Informed sources said the managements of Abraaj Group-led KE and SEP of China had a meeting with Nepra chairman and members of the power regulator for conclusion of regulatory approvals leading to transfer of the Karachi-based integrated power utility.

Sources said the KE management showed its reluctance to share the transfer agreement saying it was a ‘secret document’ that was also not shared with two other regulators – the Securities and Exchange Commission of Pakistan (SECP) and Competition Commission of Pakistan (CCP). It said the two regulators were provided with a certificate of responsibility.

The regulator assured the delegation that it would ensure ‘complete secrecy’ and would guarantee it remained secret for all times, the sources added.

However, Nepra made it clear that being a frontline regulator of the power sector it had to make sure nothing went against the interest of two key stakeholders – the government and the consumers – in future.

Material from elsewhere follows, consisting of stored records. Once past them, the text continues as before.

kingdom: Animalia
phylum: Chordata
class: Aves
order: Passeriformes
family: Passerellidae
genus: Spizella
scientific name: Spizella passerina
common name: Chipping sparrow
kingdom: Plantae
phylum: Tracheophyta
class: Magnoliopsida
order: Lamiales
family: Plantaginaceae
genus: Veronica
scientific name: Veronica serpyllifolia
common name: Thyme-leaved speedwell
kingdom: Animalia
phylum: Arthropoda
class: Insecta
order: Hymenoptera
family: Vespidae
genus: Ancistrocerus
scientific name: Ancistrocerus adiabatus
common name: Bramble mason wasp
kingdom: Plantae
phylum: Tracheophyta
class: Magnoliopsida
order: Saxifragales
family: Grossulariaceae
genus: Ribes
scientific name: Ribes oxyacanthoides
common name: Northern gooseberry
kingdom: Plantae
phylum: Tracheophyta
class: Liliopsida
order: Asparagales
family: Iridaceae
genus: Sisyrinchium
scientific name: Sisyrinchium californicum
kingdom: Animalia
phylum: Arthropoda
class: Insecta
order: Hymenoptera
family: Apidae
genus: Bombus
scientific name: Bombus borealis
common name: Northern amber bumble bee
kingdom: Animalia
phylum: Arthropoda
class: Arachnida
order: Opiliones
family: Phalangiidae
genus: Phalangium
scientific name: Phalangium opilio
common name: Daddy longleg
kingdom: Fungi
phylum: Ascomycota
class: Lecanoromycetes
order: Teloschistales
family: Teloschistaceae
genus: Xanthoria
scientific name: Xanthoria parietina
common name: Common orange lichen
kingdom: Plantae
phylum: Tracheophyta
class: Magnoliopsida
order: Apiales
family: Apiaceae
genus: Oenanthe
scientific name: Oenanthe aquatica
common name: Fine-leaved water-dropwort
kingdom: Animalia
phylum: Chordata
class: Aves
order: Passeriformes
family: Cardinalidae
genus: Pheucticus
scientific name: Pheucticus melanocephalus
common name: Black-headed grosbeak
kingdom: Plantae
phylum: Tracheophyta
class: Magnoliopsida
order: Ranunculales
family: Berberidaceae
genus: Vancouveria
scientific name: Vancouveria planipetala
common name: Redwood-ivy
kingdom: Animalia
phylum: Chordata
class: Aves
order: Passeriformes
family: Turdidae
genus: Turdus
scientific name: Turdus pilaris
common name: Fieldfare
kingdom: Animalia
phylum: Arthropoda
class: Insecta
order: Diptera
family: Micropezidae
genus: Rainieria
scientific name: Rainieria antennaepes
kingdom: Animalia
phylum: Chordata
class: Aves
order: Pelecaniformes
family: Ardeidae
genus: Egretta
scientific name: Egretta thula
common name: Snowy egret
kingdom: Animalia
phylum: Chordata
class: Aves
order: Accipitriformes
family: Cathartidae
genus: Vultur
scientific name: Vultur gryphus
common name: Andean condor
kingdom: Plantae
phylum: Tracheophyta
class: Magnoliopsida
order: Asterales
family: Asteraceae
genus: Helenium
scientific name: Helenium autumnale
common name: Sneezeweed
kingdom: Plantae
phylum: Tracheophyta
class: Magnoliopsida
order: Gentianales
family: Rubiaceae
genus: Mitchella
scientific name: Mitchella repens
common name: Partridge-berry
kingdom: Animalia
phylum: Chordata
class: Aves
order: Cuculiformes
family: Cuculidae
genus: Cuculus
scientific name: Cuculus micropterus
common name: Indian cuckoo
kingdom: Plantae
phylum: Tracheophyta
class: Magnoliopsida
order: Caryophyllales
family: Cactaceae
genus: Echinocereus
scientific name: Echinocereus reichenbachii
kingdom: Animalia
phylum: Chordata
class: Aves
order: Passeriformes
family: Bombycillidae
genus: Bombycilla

Secondly, the regulator also inquired about the settlement plan for Rs52 billion dues to the Sui Southern Gas Company Limited (SSGC). The private delegation, these sources said, explained that the new buyer would take over the liabilities.

Thirdly, Nepra also raised questions over the future course of action regarding 650MW power supply from the national grid. It asked the managements of Abraaj and SEP that documentary evidence along with written explanations on these three issues would enable the regulator to proceed with the regulatory approval.

The CCP had cleared SEP to take over a majority stake in KE from Dubai-based Abraaj Group on the basis of its competition assessment that the transaction did not have potential to create monopoly to the consumer’s disadvantage. Matters relating to electricity sale, laws and tariff pertained to power sector regulator Nepra and required its approval. Corporate regulatory clearance has already been given by corporate watchdog – SECP.

Abraaj Group announced in the last week of October, 2016 that one of its companies, KES Power, would divest its 66.4 per cent shares in K-Electric, the country’s largest and only vertically integrated power utility, at $1.77 billion to SEP.

SEP has been holding behind-the-scenes talks with the government and its various institutions since then for commercial and regulatory approvals. The Chinese company has already offered to the government an investment of $9bn investment for the system upgrade of K-Electric.

The government agreed to continue 650MW electric supply from the national grid to Karachi, provided the existing majority owner of KE cleared Rs138bn liabilities.

The proposed $9bn business plan stretched until 2030 chiefly for generation sector and also in the transmission and distribution network.